Branding is not important here, though. It’s the symbolic value that seems to keep watches on wrists in this show characterized by cliffhangers at the end of almost every episode.
In season 4, episode 4 Rick gives away his watch to new friend, Sam, in the hope it brings it back to him after they fixed a time to meet, but Sam doesn’t reappear. Carol Peletier (Melissa McBride) then gives Rick her watch – the one she had been given by her abusive husband on their first anniversary – as she has somehow gleaned that Rick can’t be without his good luck charm.
For Carol, this was symbolic of cutting ties with her former self (I won’t spoil the further reasons why this is so). Time no longer matters to her.
The famous pocket watch
In a moment of pure symbolism, Herschel Greene (Scott Wilson) gives Glenn Rhee (Steven Yeun) his prized pocket watch as an emblematic “welcome-to-the-family” token in the episode “Judge, Jury, Executioner” (season 2, episode 11). “My grandfather brought this over from the old country [Ireland],” he says. “He passed it on to my father, who passed it on to me.”
The pocket watch – whose make is again not easily deciphered, though it could say “Neuchâtel” on the dial – holds a lot of meaning for Glenn and Maggie (Herschel’s daughter and Glenn’s girlfriend). From season 3 onward, Yeun’s name is pictured next to the pocket watch (whose hands are running unnaturally fast) in the opening credits.

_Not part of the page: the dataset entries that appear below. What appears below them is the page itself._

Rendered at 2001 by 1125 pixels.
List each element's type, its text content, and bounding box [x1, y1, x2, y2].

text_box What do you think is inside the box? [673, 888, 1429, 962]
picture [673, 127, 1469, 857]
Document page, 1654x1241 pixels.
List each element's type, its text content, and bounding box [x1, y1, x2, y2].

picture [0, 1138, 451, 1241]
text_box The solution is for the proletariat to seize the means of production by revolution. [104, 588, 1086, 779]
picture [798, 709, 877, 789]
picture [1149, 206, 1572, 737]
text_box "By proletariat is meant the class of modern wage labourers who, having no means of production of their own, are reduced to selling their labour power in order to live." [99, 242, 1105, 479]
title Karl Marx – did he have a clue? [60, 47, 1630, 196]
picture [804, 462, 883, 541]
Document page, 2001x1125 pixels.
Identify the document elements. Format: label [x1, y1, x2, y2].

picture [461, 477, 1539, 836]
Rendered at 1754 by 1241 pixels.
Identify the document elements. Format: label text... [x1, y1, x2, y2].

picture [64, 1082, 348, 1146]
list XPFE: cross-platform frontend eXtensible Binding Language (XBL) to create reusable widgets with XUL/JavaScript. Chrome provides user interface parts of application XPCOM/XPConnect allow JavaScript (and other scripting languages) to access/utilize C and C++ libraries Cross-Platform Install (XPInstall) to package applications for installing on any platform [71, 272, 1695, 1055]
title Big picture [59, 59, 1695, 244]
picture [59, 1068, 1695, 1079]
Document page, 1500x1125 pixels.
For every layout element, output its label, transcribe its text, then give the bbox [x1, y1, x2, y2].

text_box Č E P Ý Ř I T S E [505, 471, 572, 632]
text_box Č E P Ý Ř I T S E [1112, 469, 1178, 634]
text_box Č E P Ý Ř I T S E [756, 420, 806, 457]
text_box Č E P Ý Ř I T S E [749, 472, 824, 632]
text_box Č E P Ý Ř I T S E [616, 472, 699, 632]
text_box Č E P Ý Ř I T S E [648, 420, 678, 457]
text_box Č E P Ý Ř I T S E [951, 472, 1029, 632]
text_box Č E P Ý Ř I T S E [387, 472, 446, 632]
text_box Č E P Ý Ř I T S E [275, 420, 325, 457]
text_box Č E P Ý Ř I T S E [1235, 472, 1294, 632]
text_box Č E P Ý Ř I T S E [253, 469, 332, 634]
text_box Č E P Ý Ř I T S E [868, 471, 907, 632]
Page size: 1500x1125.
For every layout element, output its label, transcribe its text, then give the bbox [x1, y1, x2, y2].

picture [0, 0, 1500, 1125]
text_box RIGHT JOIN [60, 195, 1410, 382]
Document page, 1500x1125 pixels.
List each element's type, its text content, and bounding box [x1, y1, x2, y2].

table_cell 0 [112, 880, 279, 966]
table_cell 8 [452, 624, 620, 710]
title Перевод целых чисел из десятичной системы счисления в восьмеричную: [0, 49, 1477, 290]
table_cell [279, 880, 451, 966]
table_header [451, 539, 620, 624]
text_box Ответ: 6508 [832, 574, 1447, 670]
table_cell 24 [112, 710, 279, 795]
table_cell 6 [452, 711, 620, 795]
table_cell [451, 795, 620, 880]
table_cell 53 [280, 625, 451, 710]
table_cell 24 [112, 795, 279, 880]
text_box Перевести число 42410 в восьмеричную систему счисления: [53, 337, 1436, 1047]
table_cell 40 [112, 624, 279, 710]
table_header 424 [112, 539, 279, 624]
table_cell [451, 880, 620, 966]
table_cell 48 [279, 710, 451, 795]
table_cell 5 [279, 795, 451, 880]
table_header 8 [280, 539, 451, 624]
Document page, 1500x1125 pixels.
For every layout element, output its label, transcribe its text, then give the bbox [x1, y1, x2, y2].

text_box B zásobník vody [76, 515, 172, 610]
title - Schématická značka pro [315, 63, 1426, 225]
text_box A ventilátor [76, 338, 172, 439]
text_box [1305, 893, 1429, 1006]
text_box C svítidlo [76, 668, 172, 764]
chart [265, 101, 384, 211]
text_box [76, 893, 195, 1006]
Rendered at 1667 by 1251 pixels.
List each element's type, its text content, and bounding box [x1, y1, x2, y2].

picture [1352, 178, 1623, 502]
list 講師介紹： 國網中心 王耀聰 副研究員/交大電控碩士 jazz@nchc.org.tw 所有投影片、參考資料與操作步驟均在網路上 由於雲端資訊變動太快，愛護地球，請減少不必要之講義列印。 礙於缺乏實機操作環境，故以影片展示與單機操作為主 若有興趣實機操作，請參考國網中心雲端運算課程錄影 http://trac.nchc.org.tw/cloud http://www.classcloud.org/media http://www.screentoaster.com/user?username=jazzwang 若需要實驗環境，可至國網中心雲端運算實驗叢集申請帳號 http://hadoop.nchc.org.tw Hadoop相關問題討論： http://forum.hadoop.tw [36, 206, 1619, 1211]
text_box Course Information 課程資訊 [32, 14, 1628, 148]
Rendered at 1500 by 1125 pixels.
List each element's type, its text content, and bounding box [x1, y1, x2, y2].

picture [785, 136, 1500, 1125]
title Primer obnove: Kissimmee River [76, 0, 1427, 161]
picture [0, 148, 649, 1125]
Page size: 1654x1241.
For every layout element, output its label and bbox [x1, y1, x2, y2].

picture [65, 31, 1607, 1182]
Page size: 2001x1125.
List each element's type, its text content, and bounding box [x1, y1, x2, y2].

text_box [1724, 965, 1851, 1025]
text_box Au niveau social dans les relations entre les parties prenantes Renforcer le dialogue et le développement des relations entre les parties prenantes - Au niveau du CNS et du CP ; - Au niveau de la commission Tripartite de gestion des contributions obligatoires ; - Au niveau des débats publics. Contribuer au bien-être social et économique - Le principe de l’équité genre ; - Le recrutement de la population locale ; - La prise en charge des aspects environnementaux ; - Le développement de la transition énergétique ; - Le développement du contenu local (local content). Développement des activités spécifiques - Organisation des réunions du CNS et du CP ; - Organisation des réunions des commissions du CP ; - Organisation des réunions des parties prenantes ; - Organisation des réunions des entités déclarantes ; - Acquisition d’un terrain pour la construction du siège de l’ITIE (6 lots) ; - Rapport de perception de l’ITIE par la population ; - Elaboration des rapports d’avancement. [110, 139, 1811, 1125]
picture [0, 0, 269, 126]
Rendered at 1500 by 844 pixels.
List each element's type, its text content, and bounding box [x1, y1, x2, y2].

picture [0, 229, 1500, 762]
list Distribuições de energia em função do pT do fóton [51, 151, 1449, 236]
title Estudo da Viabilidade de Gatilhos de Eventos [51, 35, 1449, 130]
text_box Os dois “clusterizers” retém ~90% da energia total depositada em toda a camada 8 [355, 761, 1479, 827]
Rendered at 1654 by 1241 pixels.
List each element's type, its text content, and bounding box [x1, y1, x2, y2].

And Herschel later explains that, “Ever since I gave Glenn my watch, it’s always right now to me.”
Glenn is rarely without the pocket watch, and later in season 4 he demonstratively makes sure to take it with him in a scene where the group flees.
Moviepilot.com also explains that the timepieces often have times set on them – when they’re actually visible – that correspond to the season and episode.
In fact, on Comicbook.com, the show’s executive producer Greg Nicotero is quoted as saying, “So if you look at any of the stuff in the show…even when Carol picks up Rick’s watch off the table, it says 5:01 [meaning season 5, episode 1]. Every episode that we shoot we adjust the time on the watches and the clocks to whatever episode it is we’re shooting.”
This is such a running theme in The Walking Dead that I have to ask if Nicotero isn’t a watch fan himself.
Please note: my references end with season 4.